## Your goal
If a line includes the word "County", it belongs in the count; state the total for the data below and add nothing.

[Extracted page text data]
==================================================
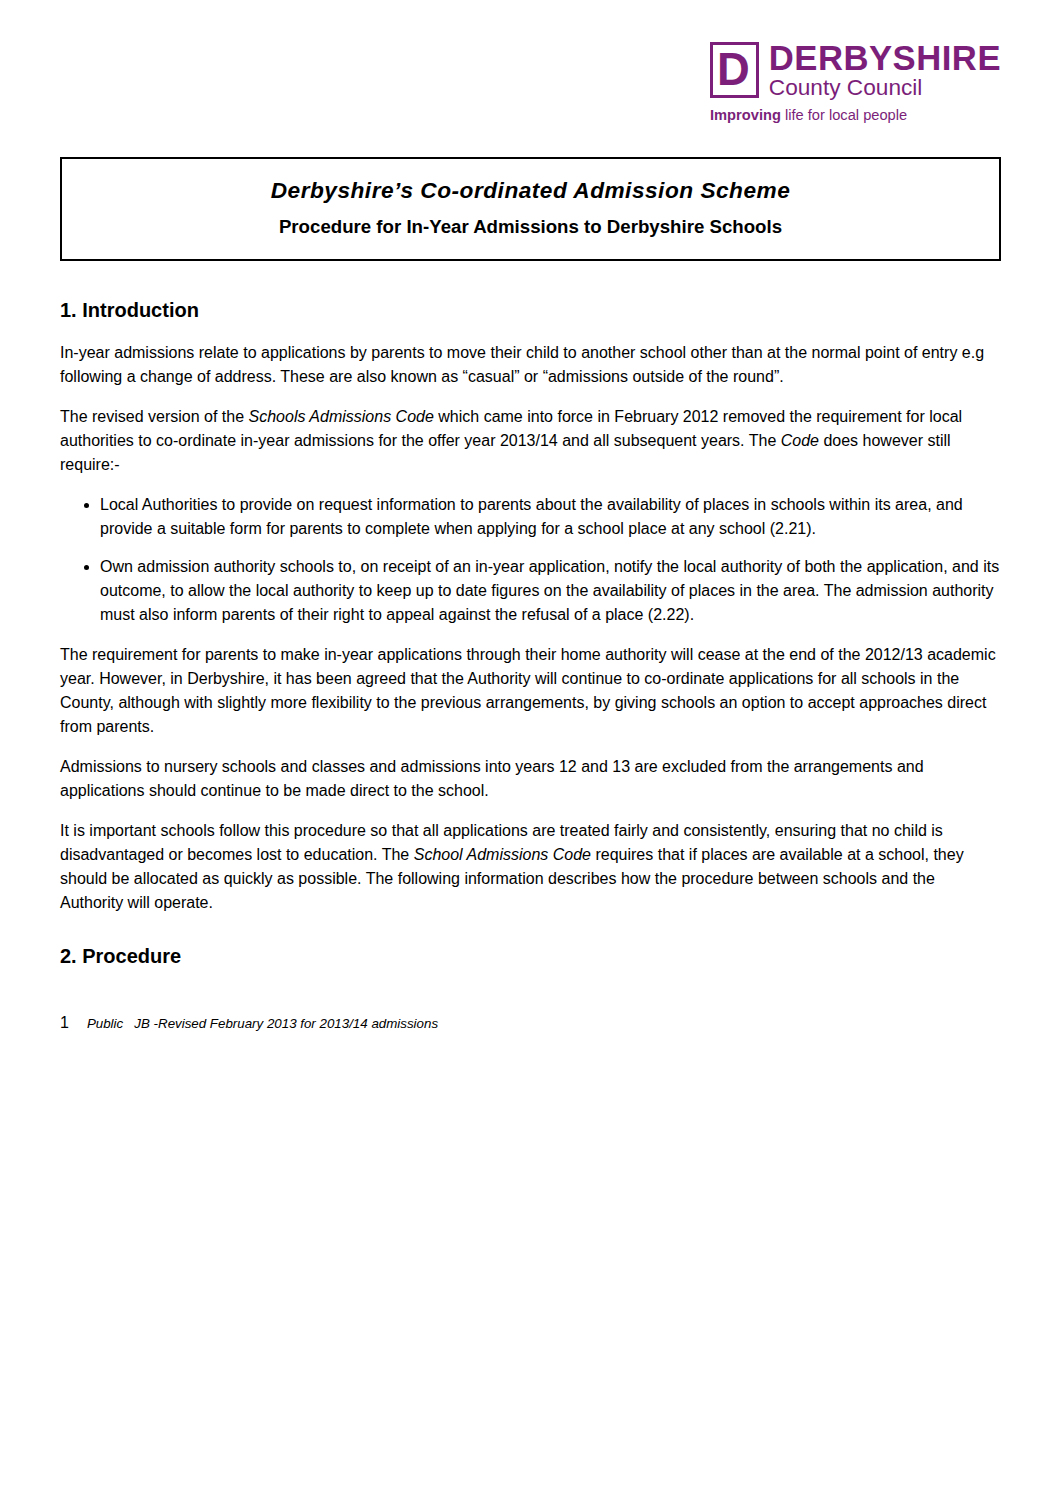D DERBYSHIRE
County Council
Improving life for local people
Derbyshire’s Co-ordinated Admission Scheme
Procedure for In-Year Admissions to Derbyshire Schools
1. Introduction
In-year admissions relate to applications by parents to move their child to another school other than at the normal point of entry e.g following a change of address. These are also known as “casual” or “admissions outside of the round”.
The revised version of the Schools Admissions Code which came into force in February 2012 removed the requirement for local authorities to co-ordinate in-year admissions for the offer year 2013/14 and all subsequent years. The Code does however still require:-
Local Authorities to provide on request information to parents about the availability of places in schools within its area, and provide a suitable form for parents to complete when applying for a school place at any school (2.21).
Own admission authority schools to, on receipt of an in-year application, notify the local authority of both the application, and its outcome, to allow the local authority to keep up to date figures on the availability of places in the area. The admission authority must also inform parents of their right to appeal against the refusal of a place (2.22).
The requirement for parents to make in-year applications through their home authority will cease at the end of the 2012/13 academic year. However, in Derbyshire, it has been agreed that the Authority will continue to co-ordinate applications for all schools in the County, although with slightly more flexibility to the previous arrangements, by giving schools an option to accept approaches direct from parents.
Admissions to nursery schools and classes and admissions into years 12 and 13 are excluded from the arrangements and applications should continue to be made direct to the school.
It is important schools follow this procedure so that all applications are treated fairly and consistently, ensuring that no child is disadvantaged or becomes lost to education. The School Admissions Code requires that if places are available at a school, they should be allocated as quickly as possible. The following information describes how the procedure between schools and the Authority will operate.
2. Procedure
1 Public JB -Revised February 2013 for 2013/14 admissions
==================================================
## Written response
2